Task prompt: Reproduce the full text on executive power and the government certificates word for word.

Excerpt to read:

Full power under the Constitution was vested in the executive branch of the government and the extent to which that power may be exercised is governed wholly by the discretion of the executive unless any specific act has been prohibited either by the Constitution or by legislation.
      In pursuance of this principle, Mr. Garfield, under an act for the reclamation of arid land by irrigation which authorized him to make contracts for irrigation works and incur liability equal to the amount on deposit in the Reclamation Fund, made contracts with associations of settlers by which it was agreed that if these settlers would advance money and work, they might receive certificates from the government engineers of the labor and money furnished by them, and that such certificates might be received in the future in the discharge of their legal obligations to the government for water rent and other things under the statute. It became necessary for the succeeding administration to pass on the validity of these government certificates.

      They were held by Attorney General Wickersham to be illegal on the ground that no authority existed for their issuance. He relied on the Floyd acceptances in 7th Wallace, in which recovery was sought in the Court of Claims on commercial paper in the form of acceptances signed by Mr. Floyd when secretary of war and delivered to certain contractors. The Court held that they were void because the secretary of war had no statutory authority to issue them. Mr. Justice Miller, in deciding the case, said:

The answer which at once suggests itself to one familiar with the structure of our government, in which all power is delegated, and is defined by law, constitutional or statutory, is that to one or both of these sources we must resort in every instance. We have no officers in this government, from the President down to the most subordinate agent, who does not hold office under the law, with prescribed duties and limited authority. And while some of these, as the President, the legislature, and the judiciary, exercise powers in some sense left to the more general definitions necessarily incident to fundamental law found in the Constitution, the larger portion of them are the creation of statutory law, with duties and powers prescribed and limited by that law.

Source information:
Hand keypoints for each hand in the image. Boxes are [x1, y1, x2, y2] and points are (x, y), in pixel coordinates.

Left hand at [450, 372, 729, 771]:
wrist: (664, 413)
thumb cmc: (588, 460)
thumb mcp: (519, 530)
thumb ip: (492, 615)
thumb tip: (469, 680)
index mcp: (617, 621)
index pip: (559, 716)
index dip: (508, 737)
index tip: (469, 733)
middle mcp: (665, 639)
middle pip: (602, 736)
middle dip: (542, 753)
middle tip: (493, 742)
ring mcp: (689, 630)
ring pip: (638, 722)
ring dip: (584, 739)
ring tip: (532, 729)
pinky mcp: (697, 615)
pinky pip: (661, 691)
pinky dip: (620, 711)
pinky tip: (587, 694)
* * *
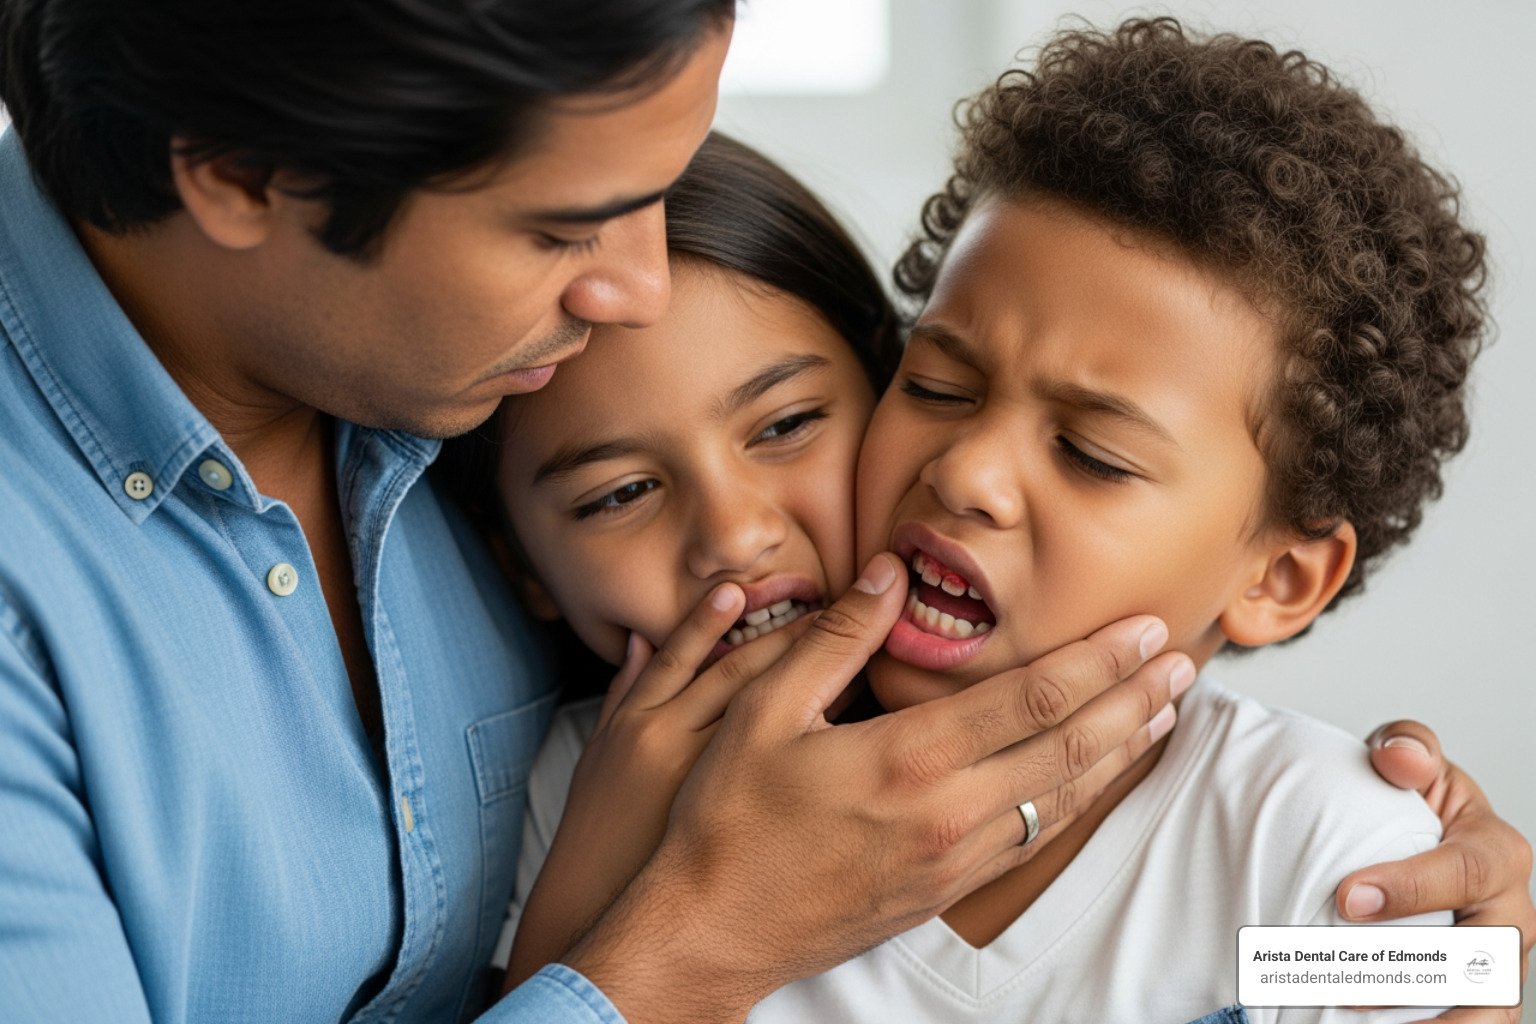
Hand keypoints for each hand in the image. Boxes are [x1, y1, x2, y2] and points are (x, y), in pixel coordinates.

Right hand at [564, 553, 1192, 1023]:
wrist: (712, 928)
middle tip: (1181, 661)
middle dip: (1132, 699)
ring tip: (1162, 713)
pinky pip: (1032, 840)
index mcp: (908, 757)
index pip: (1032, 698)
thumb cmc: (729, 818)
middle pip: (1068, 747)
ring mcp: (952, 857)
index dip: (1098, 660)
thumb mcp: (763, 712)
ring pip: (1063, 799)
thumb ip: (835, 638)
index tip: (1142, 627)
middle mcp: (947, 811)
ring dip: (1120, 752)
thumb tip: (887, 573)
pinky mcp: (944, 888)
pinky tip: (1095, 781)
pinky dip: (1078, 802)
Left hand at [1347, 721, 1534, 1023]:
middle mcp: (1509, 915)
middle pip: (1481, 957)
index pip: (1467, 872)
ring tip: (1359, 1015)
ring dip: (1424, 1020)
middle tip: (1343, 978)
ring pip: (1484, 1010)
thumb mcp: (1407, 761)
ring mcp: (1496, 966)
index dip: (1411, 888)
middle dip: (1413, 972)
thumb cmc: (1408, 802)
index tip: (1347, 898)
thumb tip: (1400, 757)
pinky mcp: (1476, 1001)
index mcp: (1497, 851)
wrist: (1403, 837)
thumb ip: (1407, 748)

Completed exercise:
Full power under the Constitution was vested in the executive branch of the government and the extent to which that power may be exercised is governed wholly by the discretion of the executive unless any specific act has been prohibited either by the Constitution or by legislation.
      In pursuance of this principle, Mr. Garfield, under an act for the reclamation of arid land by irrigation which authorized him to make contracts for irrigation works and incur liability equal to the amount on deposit in the Reclamation Fund, made contracts with associations of settlers by which it was agreed that if these settlers would advance money and work, they might receive certificates from the government engineers of the labor and money furnished by them, and that such certificates might be received in the future in the discharge of their legal obligations to the government for water rent and other things under the statute. It became necessary for the succeeding administration to pass on the validity of these government certificates.

      They were held by Attorney General Wickersham to be illegal on the ground that no authority existed for their issuance. He relied on the Floyd acceptances in 7th Wallace, in which recovery was sought in the Court of Claims on commercial paper in the form of acceptances signed by Mr. Floyd when secretary of war and delivered to certain contractors. The Court held that they were void because the secretary of war had no statutory authority to issue them. Mr. Justice Miller, in deciding the case, said:

The answer which at once suggests itself to one familiar with the structure of our government, in which all power is delegated, and is defined by law, constitutional or statutory, is that to one or both of these sources we must resort in every instance. We have no officers in this government, from the President down to the most subordinate agent, who does not hold office under the law, with prescribed duties and limited authority. And while some of these, as the President, the legislature, and the judiciary, exercise powers in some sense left to the more general definitions necessarily incident to fundamental law found in the Constitution, the larger portion of them are the creation of statutory law, with duties and powers prescribed and limited by that law.